As for the site's feathered inhabitants, "it's a major resource for the people of Dubai; this is one of the few places they can go to enjoy all the desert birds", including the black-crowned finch lark, the chestnut-bellied sandgrouse, the cream-coloured courser, as well as lots of migrating and wintering birds.
Wilson is more familiar than most with Nakheel's plans. The British marine ecology specialist came to Dubai in May 2008 as senior environmental manager for the company's Waterfront project but transferred to EMEG after the financial storm struck. The reserve lies in Waterfront's phase seven, for which the planning team had only just been appointed when Nakheel ran into difficulties in September 2008, "so there were no firm decisions made regarding the fate of that area", he says. "Hopefully the voice of reason would have persuaded Nakheel to let the reserve stay there, but no firm decisions were ever made."
EMEG's multinational team, led by its founder, Major Ali al Suweidi, a former officer in the UAE navy, is making the most of the breathing space created by the slump to secure the reserve's future.
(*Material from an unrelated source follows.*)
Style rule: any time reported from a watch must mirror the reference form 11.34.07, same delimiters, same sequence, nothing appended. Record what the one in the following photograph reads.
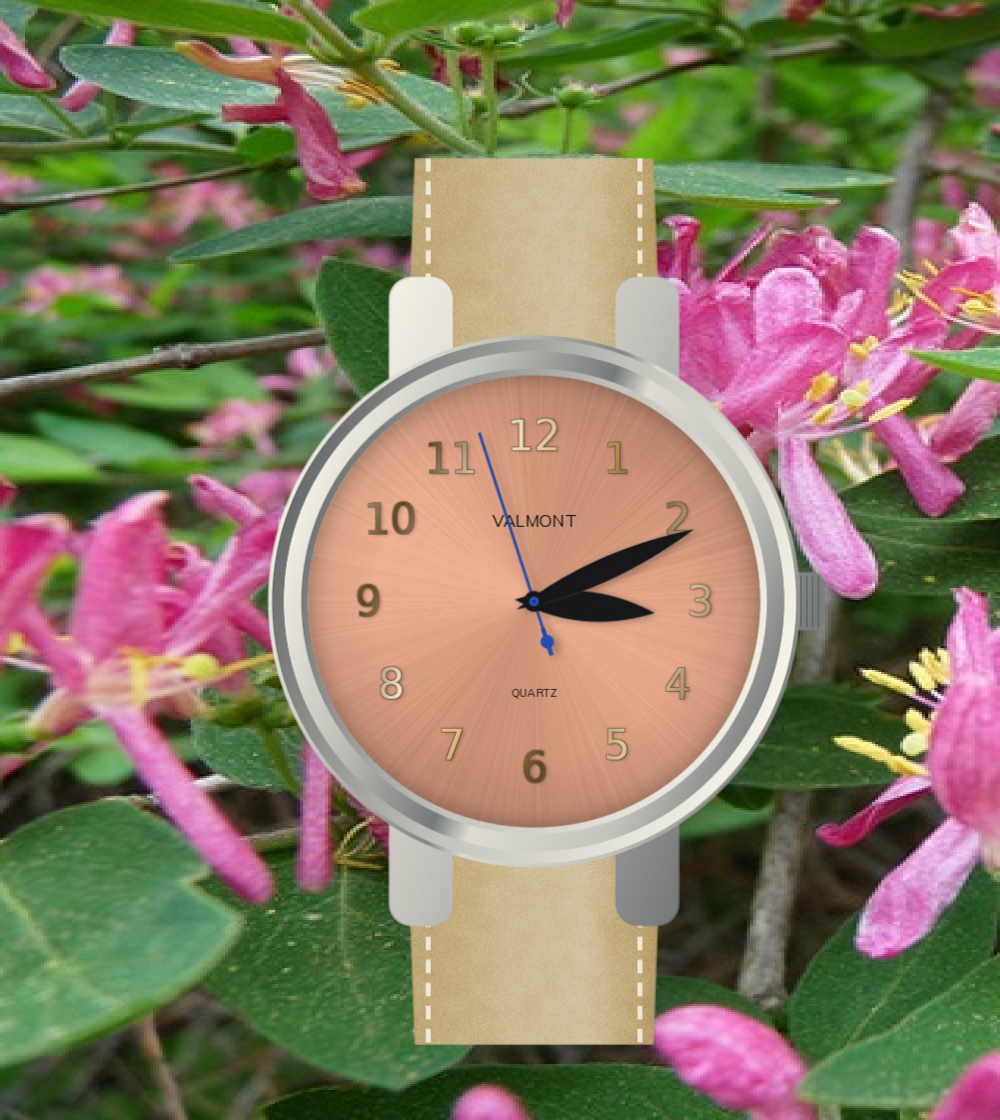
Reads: 3.10.57
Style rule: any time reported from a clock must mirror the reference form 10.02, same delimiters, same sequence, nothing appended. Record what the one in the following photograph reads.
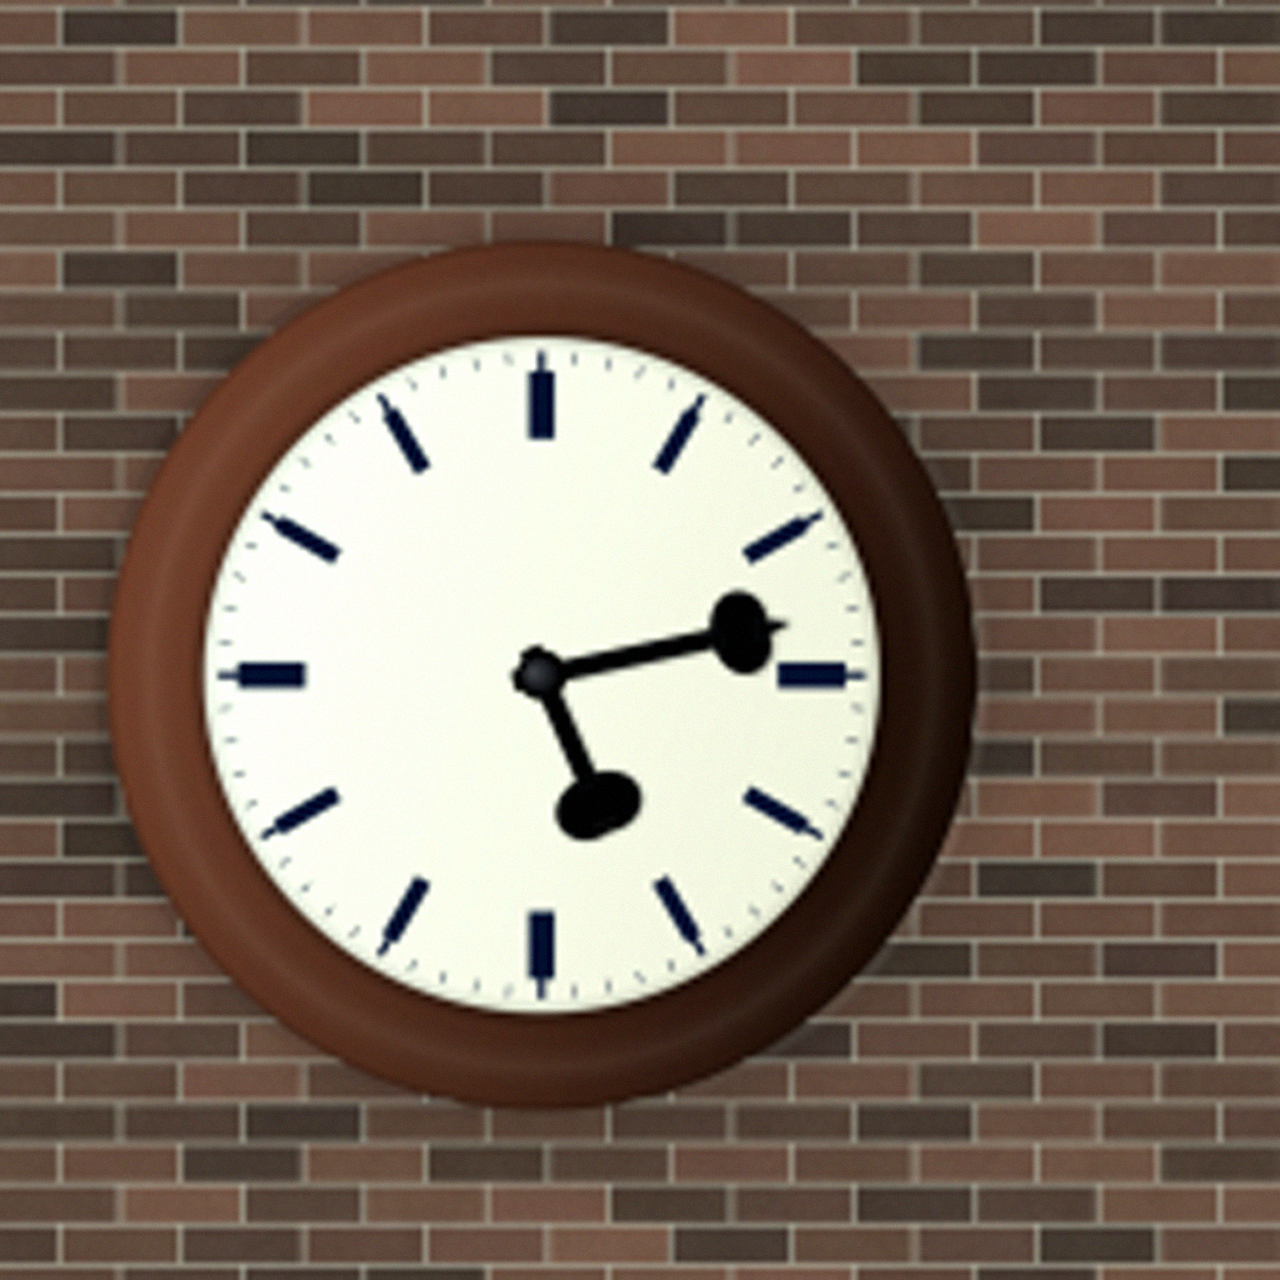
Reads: 5.13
"Every month we send a report to Nakheel and we show them how the reserve is really important for the wildlife in the UAE and for education," says Laurence Vanneyre, the group's French project manager.
"It is one of the only remaining places like this and we see more and more hawksbill turtles every year. Last year we had 30 nests, and the year before it was 19. It is not because there are more turtles, it is just because with all the development in Dubai they have no other space any more so they all come here."
Perhaps Nakheel's new management team will appreciate the irony that the only residents to have moved in on the Palm Jebel Ali so far are the two female turtles who laid their eggs last year on one of the development's deserted artificial beaches. Because turtles tend to return to the beach where they were hatched when it's their turn to breed, EMEG relocated the eggs to the reserve - a tricky business which entailed transferring the sand in which they were buried and maintaining the eggs' compass alignment.
Turtles come ashore at Ghantoot to lay their eggs from the beginning of March. Between then and when the hatchlings start to emerge in July and August, their chief enemy ceases to be man and becomes the sand fox.
"There are a lot of them," says Vanneyre. "They come at night and they dig up the nests and eat the eggs." During the season EMEG volunteers mount a 24-hour guard, and this year will try protecting each nest with fencing.
For Major Ali, who founded EMEG in 1996, the group's multicultural effort to protect Dubai's marine environment is symbolic of the UAE's wider relationship with the outside world.
"Here, everybody is local, nobody is foreign," he says, gazing around contentedly at the western families, the abaya and khandoura-clad Emiratis and the gaggles of neatly uniformed South Asian schoolchildren who have all come together to do their bit.
"Our country is young and we are planning to be the best country in the world, but if nobody helps us and nobody is beside us, I don't think we are going to be."
Major Ali's father sailed the trade routes to India and Africa as the skipper of a dhow and his grandfather dived for pearls and "became rich from it; he found the biggest pearls in the world". In the modern UAE, however, the knowledge and assistance of foreigners "is the treasure we look for today".
Myrtle, now recovering at the Burj Al Arab turtle rehabilitation centre, is living proof of the wisdom of that philosophy.